House Chamber, Washington, D.C. April 2, 2009 Mme. Chairman: I feel one of those rare bi-partisan moments coming on. Throughout these budget debates, my friends on the Left keep saying that our problems are rooted in the fiscal mismanagement of the Bush Administration. The Gentleman from Virginia just presented a chart titled, “Record Deterioration of the Budget Under the Republican Administration.”
I agree. There’s no denying it. George W. Bush increased spending twice as fast as Bill Clinton. He turned a budget surplus into a chronic deficit.
But if we all agree that Bush spent too much and borrowed too much, then why in the world would we want to pursue the same folly on a far greater scale?
Why would we take the Bush Administration’s unsustainable rate of spending growth and send it even higher?
Why would we take that budget deficit and triple it?
If budgets that spend too much and borrow too much are the road to economic prosperity, then why aren’t we enjoying a period of unprecedented economic expansion?
The fact is, these policies don’t work, and it doesn’t matter whether the President is a Democrat or a Republican.
They don’t work because government cannot inject a single dollar into the economy that it has not first taken out of the economy.
They don’t work for the same reason that you can’t spend yourself rich or borrow your way out of debt or tax your way to prosperity.
If you want to know where these policies lead – just look to my home state of California.
Three governors – Republican and Democrat – did exactly what my friends on the left assure us is the road to recovery.

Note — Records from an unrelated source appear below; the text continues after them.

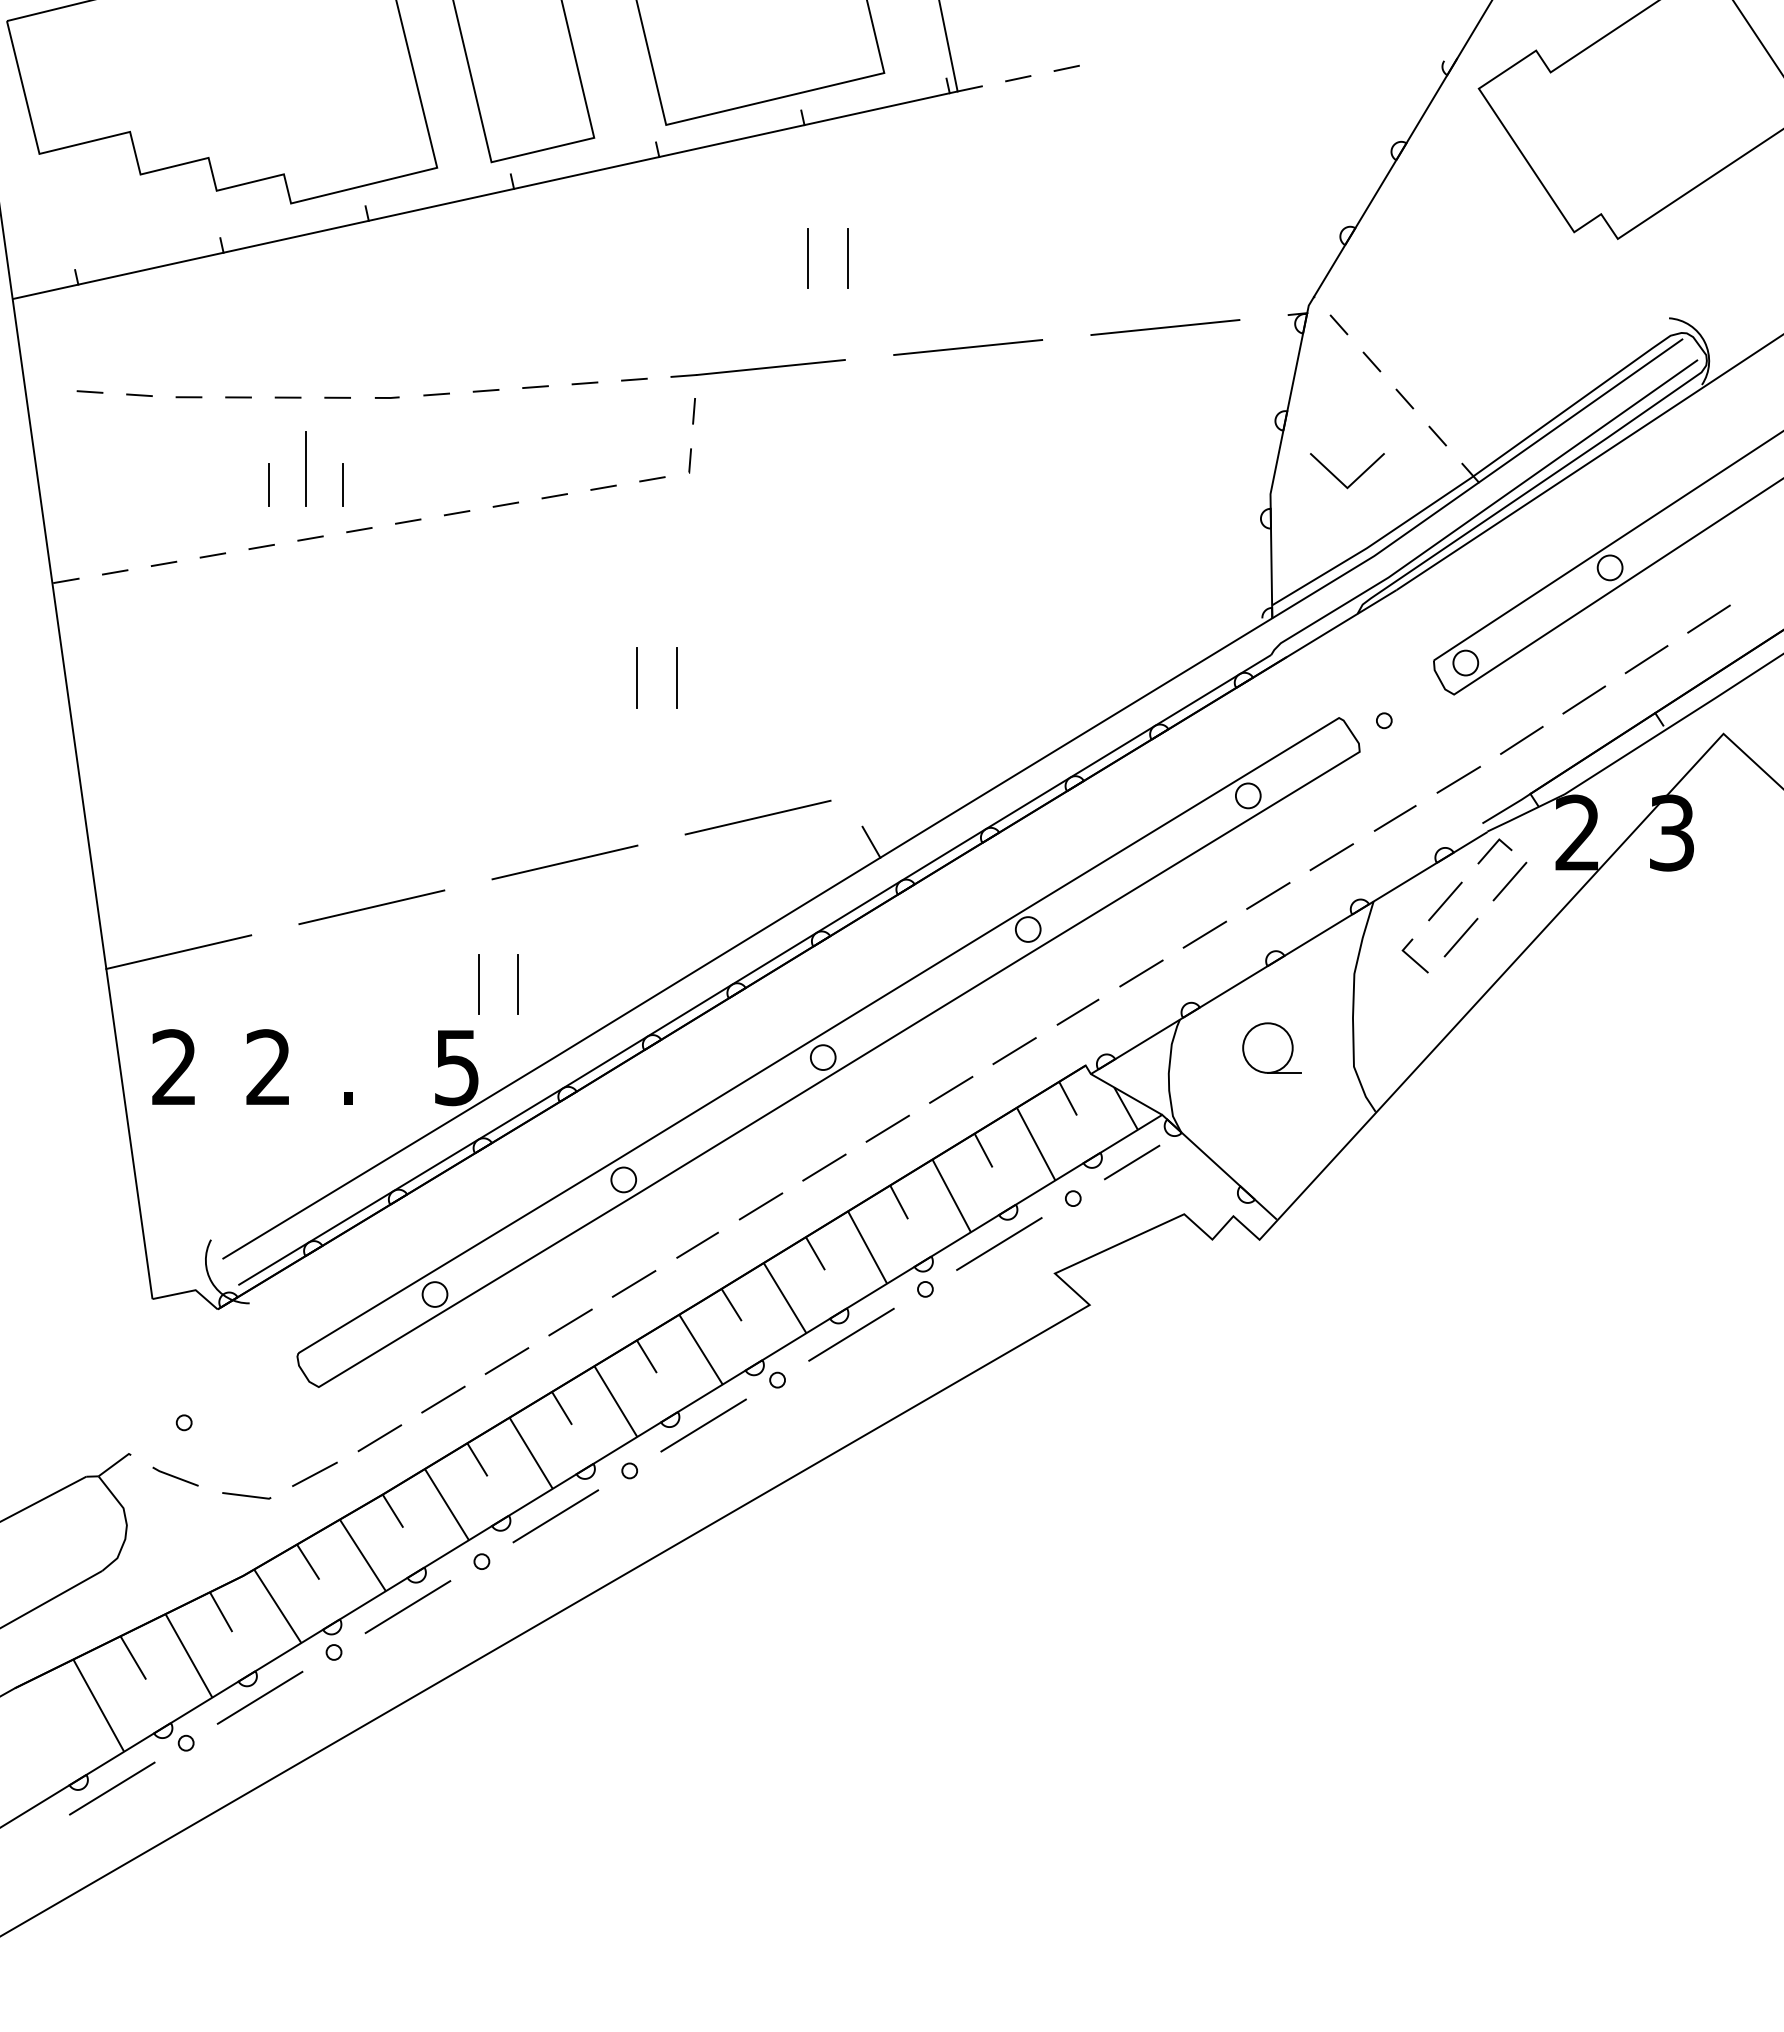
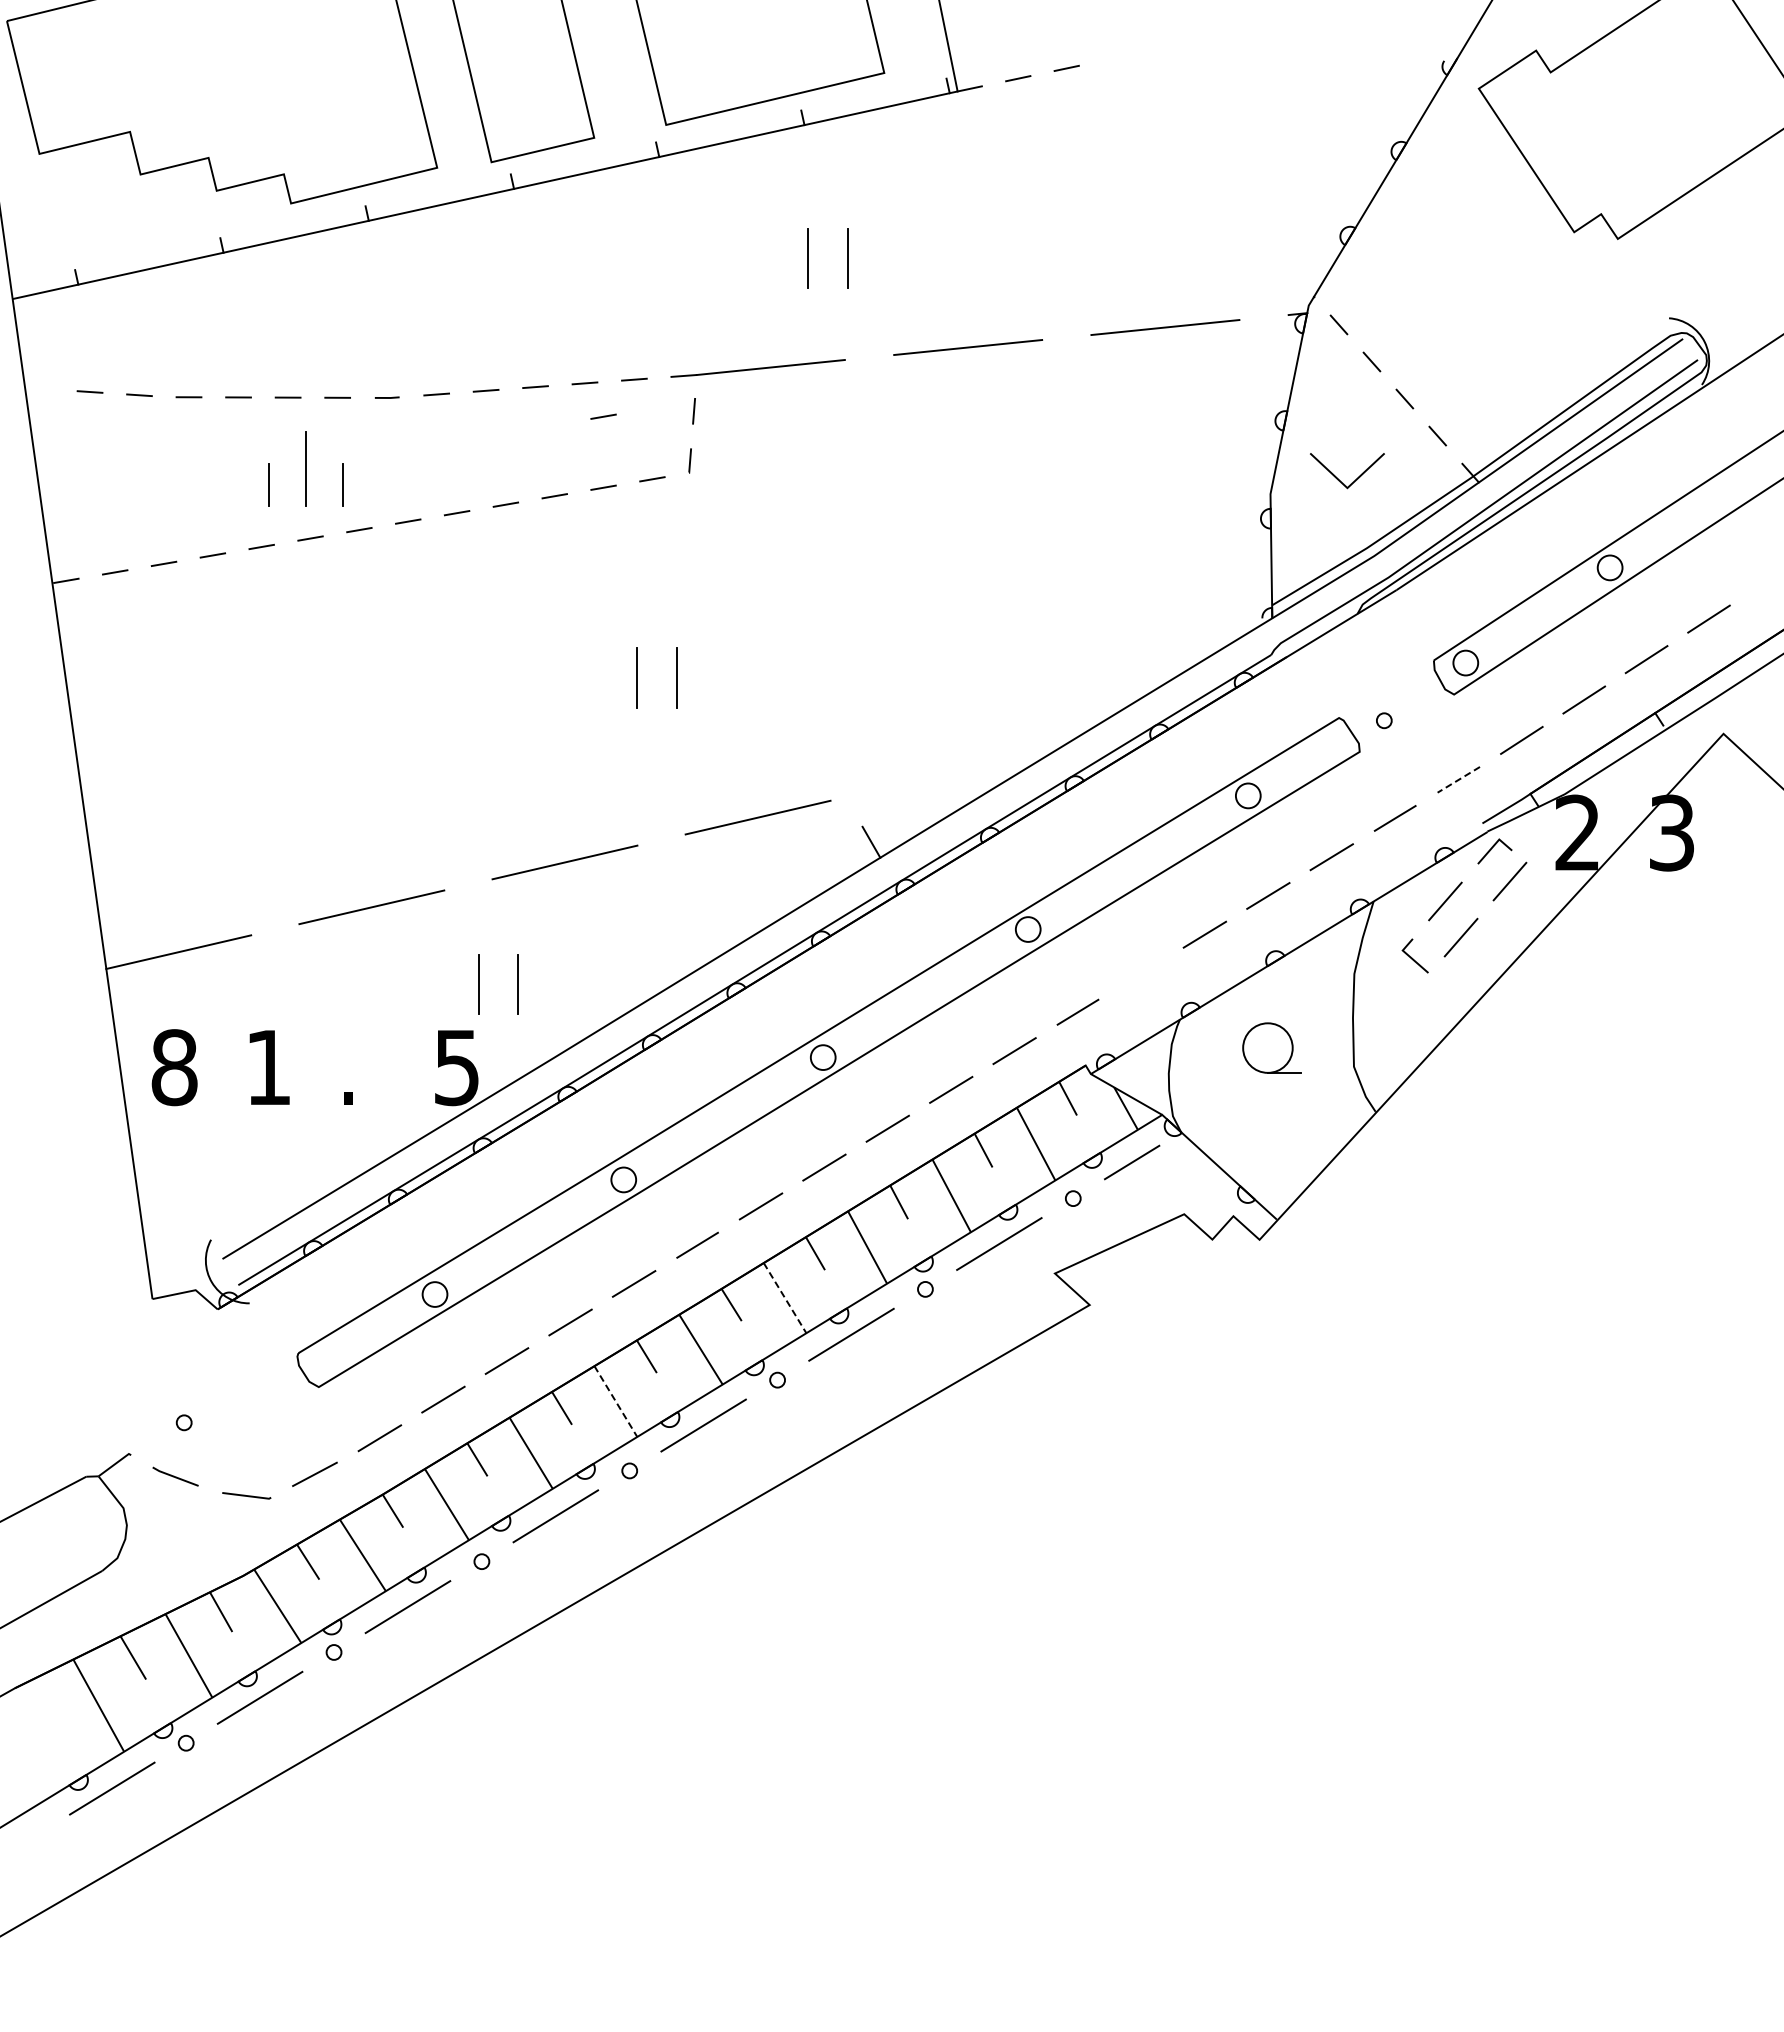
line at (603, 416): none -> present
line at (1458, 779): solid -> dashed
line at (1141, 973): present -> none
text at (267, 1066): 2 -> 1
text at (174, 1067): 2 -> 8
line at (785, 1298): solid -> dashed
line at (616, 1401): solid -> dashed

They increased spending at unsustainable rates, they ran up unprecedented debts and they imposed crushing new taxes.
And the result is that today, California has been transformed from the nation’s Golden State to a state of collapse.
A record level of government spending has not produced prosperity. It has produced one of the highest unemployment rates in the country.

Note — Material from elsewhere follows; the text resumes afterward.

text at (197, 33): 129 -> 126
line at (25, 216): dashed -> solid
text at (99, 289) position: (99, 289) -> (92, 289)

Interest costs driven by years of borrowing are now eating its budget alive.
Its tax burden is producing a population exodus unknown since the days of the dust bowl.

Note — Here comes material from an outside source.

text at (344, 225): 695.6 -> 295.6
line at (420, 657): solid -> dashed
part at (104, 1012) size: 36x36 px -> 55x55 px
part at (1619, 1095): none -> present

In fact, the state has spent so much that it has just imposed the biggest tax increase by any state in American history.
The state has borrowed so much that it is now in very real danger of defaulting on its obligations before the end of the summer.
The President and the Democrats in Congress are making exactly the same mistake that the Bush Administration made and that three California governors made, only on a much greater scale.
Perhaps at a moment like this, it is time that we recognized the first law of holes: when you’re in one, stop digging.